Start being choosy now. Choosy for me means only no-annual-fee, only-cashback, only in categories I'll actually buy stuff in..... so since I get a lot of groceries, I want grocery rewards. I don't want netflix rewards. You know where you want to spend... so choose a card that rewards where you already spend.
I have 8 CCs. I'm going to let my Discover go from inactivity whenever they decide to close it, because I hate those rotating categories and I no longer need the credit limit. You know what specifics are important to you. Choose because of that. Internet strangers don't know your needs and wants. But you do.
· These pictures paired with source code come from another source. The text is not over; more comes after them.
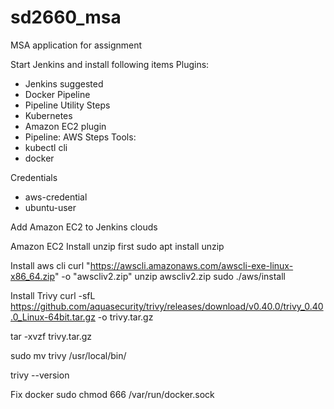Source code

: # sd2660_msa
MSA application for assignment

Start Jenkins and install following items
Plugins:
- Jenkins suggested
- Docker Pipeline
- Pipeline Utility Steps
- Kubernetes
- Amazon EC2 plugin
- Pipeline: AWS Steps
Tools:
- kubectl cli
- docker

Credentials
- aws-credential
- ubuntu-user

Add Amazon EC2 to Jenkins clouds

Amazon EC2
Install unzip first
sudo apt install unzip

Install aws cli
curl "https://awscli.amazonaws.com/awscli-exe-linux-x86_64.zip" -o "awscliv2.zip"
unzip awscliv2.zip
sudo ./aws/install

Install Trivy
curl -sfL https://github.com/aquasecurity/trivy/releases/download/v0.40.0/trivy_0.40.0_Linux-64bit.tar.gz -o trivy.tar.gz

tar -xvzf trivy.tar.gz

sudo mv trivy /usr/local/bin/

trivy --version

Fix docker
sudo chmod 666 /var/run/docker.sock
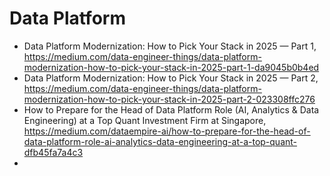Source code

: 


# Data Platform

- Data Platform Modernization: How to Pick Your Stack in 2025 — Part 1, https://medium.com/data-engineer-things/data-platform-modernization-how-to-pick-your-stack-in-2025-part-1-da9045b0b4ed
- Data Platform Modernization: How to Pick Your Stack in 2025 — Part 2, https://medium.com/data-engineer-things/data-platform-modernization-how-to-pick-your-stack-in-2025-part-2-023308ffc276
- How to Prepare for the Head of Data Platform Role (AI, Analytics & Data Engineering) at a Top Quant Investment Firm at Singapore, https://medium.com/dataempire-ai/how-to-prepare-for-the-head-of-data-platform-role-ai-analytics-data-engineering-at-a-top-quant-dfb45fa7a4c3
- 
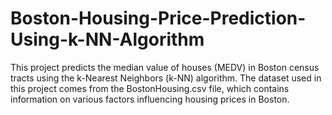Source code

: # Boston-Housing-Price-Prediction-Using-k-NN-Algorithm
This project predicts the median value of houses (MEDV) in Boston census tracts using the k-Nearest Neighbors (k-NN) algorithm. The dataset used in this project comes from the BostonHousing.csv file, which contains information on various factors influencing housing prices in Boston.
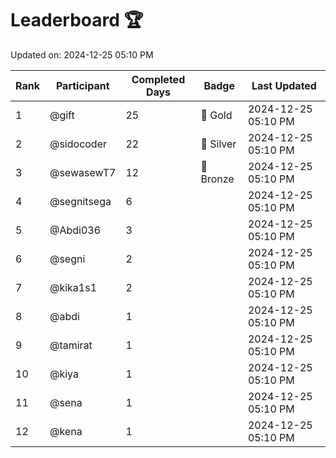 # Leaderboard 🏆

Updated on: 2024-12-25 05:10 PM

| Rank | Participant       | Completed Days | Badge      | Last Updated         |
|------|-------------------|----------------|------------|----------------------|
| 1    | @gift             | 25             | 🏅 Gold     | 2024-12-25 05:10 PM |
| 2    | @sidocoder        | 22             | 🥈 Silver   | 2024-12-25 05:10 PM |
| 3    | @sewasewT7        | 12             | 🥉 Bronze   | 2024-12-25 05:10 PM |
| 4    | @segnitsega       | 6              |            | 2024-12-25 05:10 PM |
| 5    | @Abdi036          | 3              |            | 2024-12-25 05:10 PM |
| 6    | @segni            | 2              |            | 2024-12-25 05:10 PM |
| 7    | @kika1s1          | 2              |            | 2024-12-25 05:10 PM |
| 8    | @abdi             | 1              |            | 2024-12-25 05:10 PM |
| 9    | @tamirat          | 1              |            | 2024-12-25 05:10 PM |
| 10   | @kiya             | 1              |            | 2024-12-25 05:10 PM |
| 11   | @sena             | 1              |            | 2024-12-25 05:10 PM |
| 12   | @kena             | 1              |            | 2024-12-25 05:10 PM |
CK already had limited usefulness, but once Intuit started making changes not too long after they bough it, things got far worse. There used to be some functional tools that were useful, but some of those are broken and support has flat out told me they have no plans to fix the broken tools/calculators, nor do they plan to remove them either. Their current slogan says it all - "better credit through cards." They're not even trying to hide that they just want to shill for affiliate links. I want to vomit every time I read that.
Funny you mention closing Discover cause of hating the rotating categories. I would actually use my Discover more if mine was the It Cashback with the rotating categories. I've got the crappy It Chrome that's only 2% on gas and dining, with 1% on everything else. I have no real reason to use it at all anymore. I just keep it open to help pad my total CL a little.